Avrupa da öyle engelliler gördüm ki bazı uzuvlarından tamamen yoksunlar ama yine hayatla ve
kendileriyle barışıklar. Bunları gördükten sonra aslında psikolojim düzelmeye başladı. Kahvehanelere
girmekten kaçarken bir anda toplum içine girmeye başladım" dedi. Beş yıl içinde yüzlerce engelli
vatandaşa gerek kamu kurumlarında gerekse özel sektörde istihdam sağlayan dernek,İşkur ile ortak
yürüttüğü projeler sayesinde onlarcasını da kendi işinin patronu yaptı.
‘Onlara balık vermek yerine balık tutmayı öğrettik’
Gümüşhane Engelliler ve Sosyal Yardımlaşma Derneğinin kurucusu Mürsel Eryılmaz, Avrupa ya yaptığı
ziyaretlerde oradaki engelli vatandaşlara tanınan hakları gözlemleme fırsatının yanı sıra, Türkiyede ki
engelli vatandaşların ailelerinin tutumuna ilişkin bazı tespitlerde bulundu.Yaptığı gözlemleri dile getiren
Eryılmaz, "Avrupa da engellilerin yararlandıkları hizmetleri gözlemledim. Türkiye de engellilere verilen
bakım hizmeti bizim derneğin çabaları ile hayata geçti. Gümüşhane de ben, engellilerin tespitini
yapamıyordum. İnsanlar çocuklarının engelli oluşundan utandıkları için bu durumu saklıyorlardı ve bu
nedenle sayıyı tespit edemiyorduk ama onların gizlenmeye değil, herkesten daha fazla görünmeye ihtiyacı
vardı. Devletten gelen destekler neticesinde aileler açılmaya ve yardımları kabul etmeye başladı. Engelli
olan vatandaşları topluma kazandırmak ve onların da meslek sahibi olabilmeleri için çok çalıştım.Onlara
balık vermek yerine balık tutmayı öğrettik" dedi. Gümüşhane Engelliler Sosyal Yardımlaşma ve
Dayanışma Derneği kurulduğundan bu yana ihtiyacı olan engellilere yüz otuz adet tekerlekli sandalye ve
on yedi adet akülü sandalye teslim edildi. Bunlara kuruş para vermeden sahip olduklarını söyleyen Mürsel
Eryılmaz, “Çoğunu hayırsever vatandaşlardan, bazılarını ise konfederasyonlardan temin ettik. Kimi zaman
vatandaşın kapısına bizzat kendim gidip, yetişkin bezi istedim. Vatandaştan aldığım tepki çoğu zaman ‘git
istediğin medikalden al ve faturasını bana gönder’ şeklinde oldu.”

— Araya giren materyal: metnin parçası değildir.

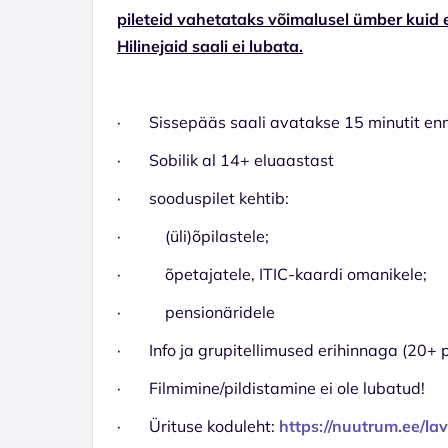
pileteid vahetataks võimalusel ümber kuid e
Hilinejaid saali ei lubata.
· Sissepääs saali avatakse 15 minutit enn
· Sobilik al 14+ eluaastast
· sooduspilet kehtib:
· (üli)õpilastele;
· õpetajatele, ITIC-kaardi omanikele;
· pensionäridele
· Info ja grupitellimused erihinnaga (20+ p
· Filmimine/pildistamine ei ole lubatud!
· Ürituse koduleht:
https://nuutrum.ee/la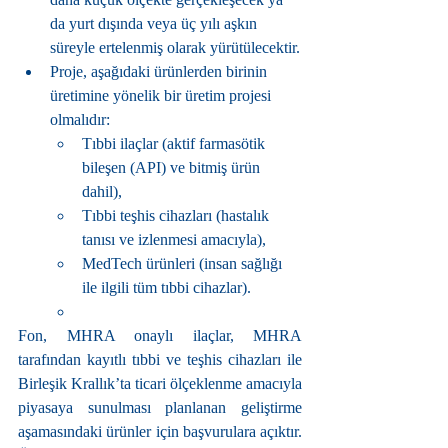
da yurt dışında veya üç yılı aşkın 
süreyle ertelenmiş olarak yürütülecektir.
Proje, aşağıdaki ürünlerden birinin 
üretimine yönelik bir üretim projesi 
olmalıdır:
Tıbbi ilaçlar (aktif farmasötik 
bileşen (API) ve bitmiş ürün 
dahil),
Tıbbi teşhis cihazları (hastalık 
tanısı ve izlenmesi amacıyla),
MedTech ürünleri (insan sağlığı 
ile ilgili tüm tıbbi cihazlar).
Fon, MHRA onaylı ilaçlar, MHRA 
tarafından kayıtlı tıbbi ve teşhis cihazları ile 
Birleşik Krallık’ta ticari ölçeklenme amacıyla 
piyasaya sunulması planlanan geliştirme 
aşamasındaki ürünler için başvurulara açıktır. 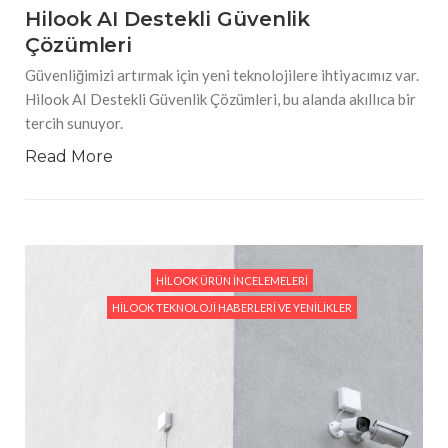
Hilook AI Destekli Güvenlik
Çözümleri
Güvenliğimizi artırmak için yeni teknolojilere ihtiyacımız var.
Hilook AI Destekli Güvenlik Çözümleri, bu alanda akıllıca bir
tercih sunuyor.
Read More
HILOOK ÜRÜN İNCELEMELERI
HILOOK TEKNOLOJI HABERLERI VE YENILIKLER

Şimdiye kadar devletten istediği her yardımı aldığını söyleyen Eryılmaz,Gümüşhane küçük bir şehir
olduğu için sürekli aynı kişilerden yardım istemek zorunda kaldığını, bu sebepten ötürü utandığını dile
getirdi. Finansal olarak daha çok bütçeye ihtiyaçları olduğunu söyleyen Eryılmaz, devletten daha çok
destek beklediğini söyledi.
‘Engelliler sadece belirli günlerde değil, her gün hatırlanmalı’
Engelli vatandandaşların sadece 3 Aralık Dünya Engelliler Günü ve 10-16 Mayıs Dünya Engelliler
Haftasında hatırlandığını söyleyen dernek başkanı Mürsel Eryılmaz, “Engellilerin bu tarihler dışında da
hatırlanmaya ve empati duyulmaya ihtiyacı var. Bu ülkede siyasetçisinden esnafına kadar herkesin,engelli
vatandaşlarımızı hatırlaması gerekmektedir” dedi.